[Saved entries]
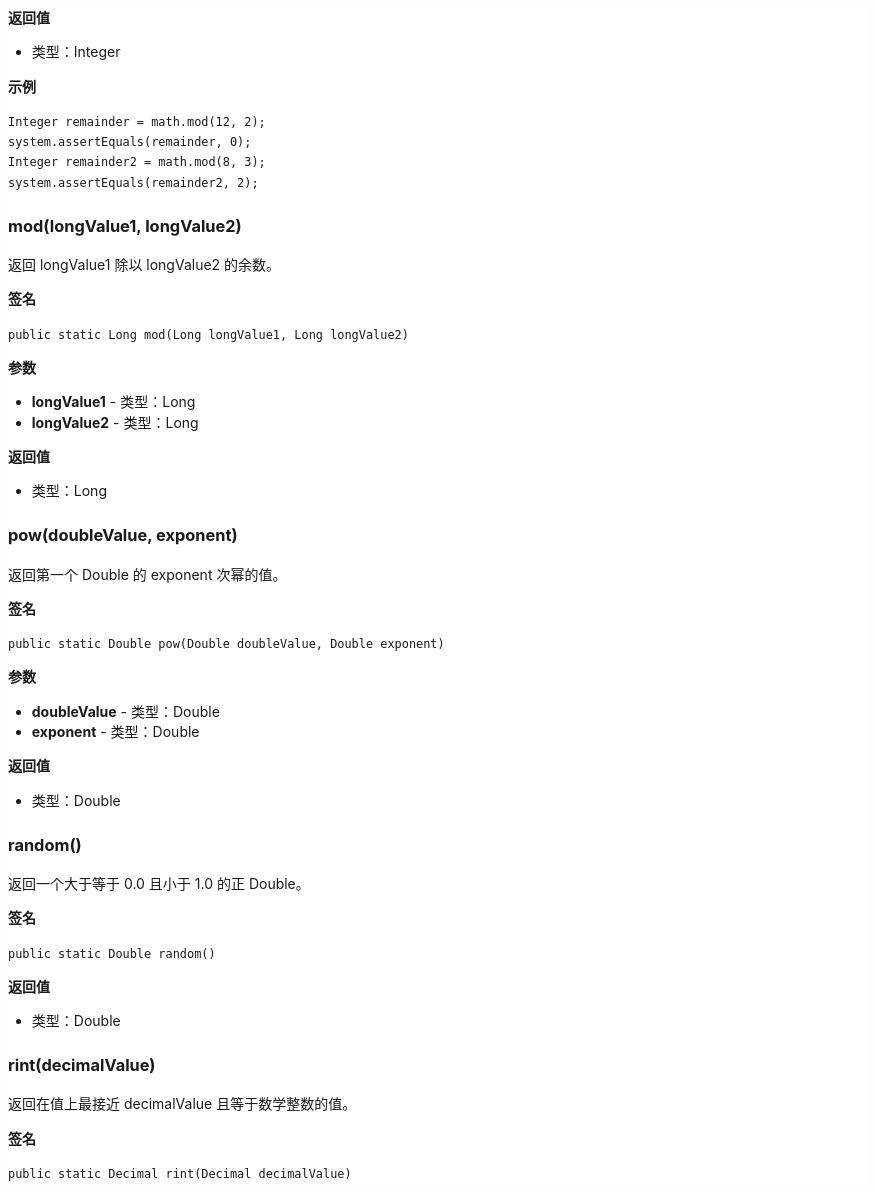 **返回值**
- 类型：Integer

**示例**
```apex
Integer remainder = math.mod(12, 2);
system.assertEquals(remainder, 0);
Integer remainder2 = math.mod(8, 3);
system.assertEquals(remainder2, 2);
```

### mod(longValue1, longValue2)
返回 longValue1 除以 longValue2 的余数。

**签名**
```apex
public static Long mod(Long longValue1, Long longValue2)
```

**参数**
- **longValue1** - 类型：Long
- **longValue2** - 类型：Long

**返回值**
- 类型：Long

### pow(doubleValue, exponent)
返回第一个 Double 的 exponent 次幂的值。

**签名**
```apex
public static Double pow(Double doubleValue, Double exponent)
```

**参数**
- **doubleValue** - 类型：Double
- **exponent** - 类型：Double

**返回值**
- 类型：Double

### random()
返回一个大于等于 0.0 且小于 1.0 的正 Double。

**签名**
```apex
public static Double random()
```

**返回值**
- 类型：Double

### rint(decimalValue)
返回在值上最接近 decimalValue 且等于数学整数的值。

**签名**
```apex
public static Decimal rint(Decimal decimalValue)
```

* _EXERCISE AIM_
In the copy, each entry above must match exactly, and no picture may be carried over.

* _TASK ANSWER_
 **返回值**
- 类型：Integer

**示例**
```apex
Integer remainder = math.mod(12, 2);
system.assertEquals(remainder, 0);
Integer remainder2 = math.mod(8, 3);
system.assertEquals(remainder2, 2);
```

### mod(longValue1, longValue2)
返回 longValue1 除以 longValue2 的余数。

**签名**
```apex
public static Long mod(Long longValue1, Long longValue2)
```

**参数**
- **longValue1** - 类型：Long
- **longValue2** - 类型：Long

**返回值**
- 类型：Long

### pow(doubleValue, exponent)
返回第一个 Double 的 exponent 次幂的值。

**签名**
```apex
public static Double pow(Double doubleValue, Double exponent)
```

**参数**
- **doubleValue** - 类型：Double
- **exponent** - 类型：Double

**返回值**
- 类型：Double

### random()
返回一个大于等于 0.0 且小于 1.0 的正 Double。

**签名**
```apex
public static Double random()
```

**返回值**
- 类型：Double

### rint(decimalValue)
返回在值上最接近 decimalValue 且等于数学整数的值。

**签名**
```apex
public static Decimal rint(Decimal decimalValue)
```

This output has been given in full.